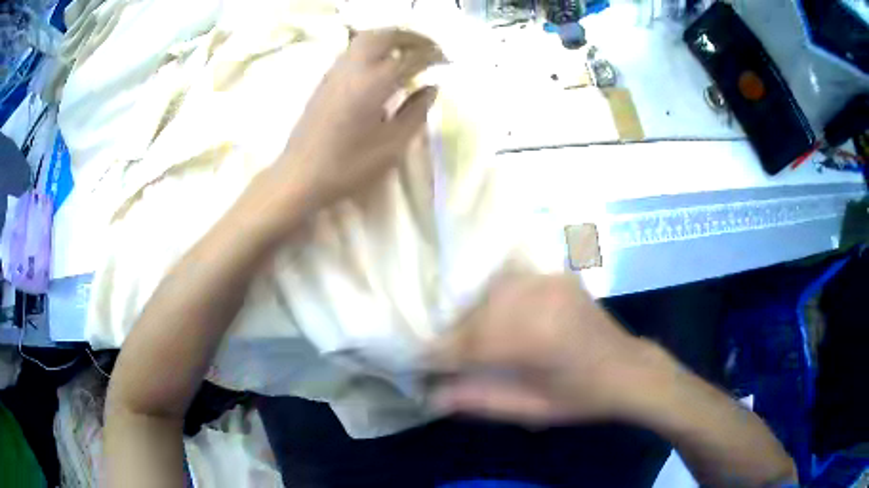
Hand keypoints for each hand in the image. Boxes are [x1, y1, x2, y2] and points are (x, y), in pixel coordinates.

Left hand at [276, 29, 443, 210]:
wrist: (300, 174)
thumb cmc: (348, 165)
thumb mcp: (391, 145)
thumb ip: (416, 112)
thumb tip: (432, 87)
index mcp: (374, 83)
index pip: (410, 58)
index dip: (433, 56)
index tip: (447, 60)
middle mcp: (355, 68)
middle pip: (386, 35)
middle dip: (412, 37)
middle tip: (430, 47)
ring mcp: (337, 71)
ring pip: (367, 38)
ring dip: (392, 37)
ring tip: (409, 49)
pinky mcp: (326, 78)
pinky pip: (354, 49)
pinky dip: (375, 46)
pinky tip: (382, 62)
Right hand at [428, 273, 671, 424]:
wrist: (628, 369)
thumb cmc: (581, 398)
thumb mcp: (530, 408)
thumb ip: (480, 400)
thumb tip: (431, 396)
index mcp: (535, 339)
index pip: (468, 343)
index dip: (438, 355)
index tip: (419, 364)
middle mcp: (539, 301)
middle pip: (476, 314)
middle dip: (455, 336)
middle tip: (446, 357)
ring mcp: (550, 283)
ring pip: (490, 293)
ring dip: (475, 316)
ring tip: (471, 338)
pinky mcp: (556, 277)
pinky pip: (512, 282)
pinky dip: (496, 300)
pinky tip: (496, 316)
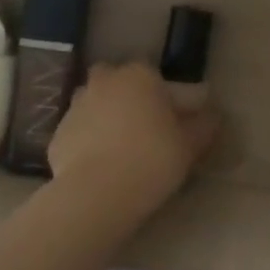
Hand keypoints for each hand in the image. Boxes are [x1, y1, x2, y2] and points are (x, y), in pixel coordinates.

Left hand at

------------------------------

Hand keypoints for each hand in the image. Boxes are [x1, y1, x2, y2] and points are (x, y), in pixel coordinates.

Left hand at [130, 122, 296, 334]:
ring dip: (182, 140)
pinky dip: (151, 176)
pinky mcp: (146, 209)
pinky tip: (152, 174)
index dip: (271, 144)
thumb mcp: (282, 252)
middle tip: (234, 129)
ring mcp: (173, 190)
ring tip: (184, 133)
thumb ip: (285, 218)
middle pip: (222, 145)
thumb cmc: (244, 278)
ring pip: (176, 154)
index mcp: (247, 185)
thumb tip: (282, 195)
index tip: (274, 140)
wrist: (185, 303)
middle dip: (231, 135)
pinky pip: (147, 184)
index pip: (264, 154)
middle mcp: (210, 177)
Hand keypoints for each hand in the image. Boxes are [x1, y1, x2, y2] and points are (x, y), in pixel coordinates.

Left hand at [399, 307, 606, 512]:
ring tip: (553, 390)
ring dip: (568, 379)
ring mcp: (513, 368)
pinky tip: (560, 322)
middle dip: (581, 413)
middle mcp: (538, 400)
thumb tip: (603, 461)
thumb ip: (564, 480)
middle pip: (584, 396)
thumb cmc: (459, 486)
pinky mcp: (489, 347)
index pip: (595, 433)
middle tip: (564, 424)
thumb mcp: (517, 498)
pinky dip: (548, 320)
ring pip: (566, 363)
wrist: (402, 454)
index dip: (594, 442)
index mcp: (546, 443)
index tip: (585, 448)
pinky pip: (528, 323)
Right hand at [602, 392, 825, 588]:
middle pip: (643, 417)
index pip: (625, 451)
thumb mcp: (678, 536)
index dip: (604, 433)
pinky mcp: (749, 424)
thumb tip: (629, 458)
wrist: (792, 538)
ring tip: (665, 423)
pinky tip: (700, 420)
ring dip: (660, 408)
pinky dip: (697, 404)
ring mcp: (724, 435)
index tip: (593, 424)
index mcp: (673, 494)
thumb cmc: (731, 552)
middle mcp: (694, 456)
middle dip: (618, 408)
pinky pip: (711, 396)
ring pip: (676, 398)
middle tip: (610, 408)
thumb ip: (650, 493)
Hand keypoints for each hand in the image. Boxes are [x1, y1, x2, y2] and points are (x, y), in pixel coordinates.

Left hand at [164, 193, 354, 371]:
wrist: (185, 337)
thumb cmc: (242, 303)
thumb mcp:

------------------------------

WHAT IS REQUIRED :: Pull together all lines from the data that mention the word "Left".

TASK ANSWER ::
Left hand at [276, 29, 443, 210]:
Left hand at
Left hand at [130, 122, 296, 334]:
Left hand at [399, 307, 606, 512]:
Left hand at [164, 193, 354, 371]:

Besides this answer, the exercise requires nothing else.